The regulatory package also looks to reduce the number of loan-forgiveness claims known as closed-school discharge, filed by students when their institution precipitously closes.
It would extend to 180 days the window under which students could be eligible for relief if they withdrew from a college before its official closure date. Currently, borrowers who withdraw within 120 days of a school’s closure are eligible for a loan discharge. However, the rule would end automatic loan discharge for students who have not re-enrolled elsewhere within three years of a school closure. Those borrowers would instead have to proactively seek relief themselves.
And where closed colleges plan an orderly teach-out plan approved by their accreditor and state regulators, students would not be eligible for loan discharge. Student advocates said the proposal would effectively gut one route to loan forgiveness while protecting colleges, even when the reasons for closure are of their own making. But the department argued that the possibility that large numbers of small, private nonprofit colleges will close in the next decade would greatly increase the cost of loan forgiveness if institutions are not encouraged to provide quality teach-out options.
Steve Gunderson, president and CEO of Career Education Colleges and Universities, said the proposed rule would ensure strong protections for all parties involved.
“Since the concept of the rule was first proposed, our position has remained unchanged: any student at any institution who is a victim of fraud must be protected, and there must be a clear and uniform process for seeking and receiving relief. Earlier iterations of the rule did not respect the letter nor the intent of the law,” he said in a statement. “Carte blanche approval of batches of applications would only serve to cut off access and opportunity for future students.”
The rule also includes required financial protections when it determines a college is in danger of closing. Mandatory triggers including successful borrower-defense claims or a judgment against the institution in a lawsuit would require an institution to produce a letter of credit to protect taxpayers. Discretionary triggers could include an accreditor putting a college on a "show-cause" sanction -- essentially requiring the college to demonstrate why it should maintain the accreditor's approval.

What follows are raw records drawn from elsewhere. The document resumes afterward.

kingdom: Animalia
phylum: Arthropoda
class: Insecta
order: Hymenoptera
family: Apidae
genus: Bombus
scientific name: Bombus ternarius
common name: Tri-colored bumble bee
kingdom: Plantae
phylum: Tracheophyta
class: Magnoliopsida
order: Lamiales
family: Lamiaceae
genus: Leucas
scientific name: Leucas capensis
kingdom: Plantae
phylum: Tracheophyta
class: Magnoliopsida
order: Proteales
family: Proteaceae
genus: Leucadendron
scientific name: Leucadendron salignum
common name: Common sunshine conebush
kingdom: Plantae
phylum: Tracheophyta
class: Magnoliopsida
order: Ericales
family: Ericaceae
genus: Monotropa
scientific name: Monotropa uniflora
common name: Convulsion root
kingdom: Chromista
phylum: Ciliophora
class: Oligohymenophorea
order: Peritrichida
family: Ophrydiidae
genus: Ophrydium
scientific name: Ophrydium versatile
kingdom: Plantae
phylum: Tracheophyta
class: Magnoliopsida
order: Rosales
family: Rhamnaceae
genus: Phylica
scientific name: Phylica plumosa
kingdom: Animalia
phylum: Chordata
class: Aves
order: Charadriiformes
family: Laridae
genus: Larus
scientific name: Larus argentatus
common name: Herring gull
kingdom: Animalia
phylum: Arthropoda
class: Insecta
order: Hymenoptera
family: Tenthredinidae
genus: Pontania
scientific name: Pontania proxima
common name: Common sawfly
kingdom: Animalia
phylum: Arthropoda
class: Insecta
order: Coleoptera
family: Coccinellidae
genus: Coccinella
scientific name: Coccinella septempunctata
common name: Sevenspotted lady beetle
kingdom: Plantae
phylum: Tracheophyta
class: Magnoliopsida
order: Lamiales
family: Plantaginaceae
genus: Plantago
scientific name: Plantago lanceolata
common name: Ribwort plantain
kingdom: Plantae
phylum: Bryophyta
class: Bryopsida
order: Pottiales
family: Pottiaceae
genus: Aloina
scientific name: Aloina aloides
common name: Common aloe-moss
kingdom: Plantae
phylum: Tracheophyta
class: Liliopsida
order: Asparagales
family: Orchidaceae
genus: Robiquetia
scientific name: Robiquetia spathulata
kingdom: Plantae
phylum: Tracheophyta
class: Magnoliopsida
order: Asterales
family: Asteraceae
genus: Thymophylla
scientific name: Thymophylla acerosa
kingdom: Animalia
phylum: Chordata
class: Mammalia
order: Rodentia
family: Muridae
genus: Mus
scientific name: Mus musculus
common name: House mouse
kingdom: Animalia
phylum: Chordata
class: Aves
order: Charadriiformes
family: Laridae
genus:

The new rule would apply to loans issued beginning in July 2019.
The department is facing a tight November deadline to finalize the rule. The next step is opening the proposal to public comment over the next 30 days. In those comments, the department is asking members of the public to directly address whether it should consider only claims from borrowers in default or claims from student borrowers who believe they were misled but who are still repaying their loans.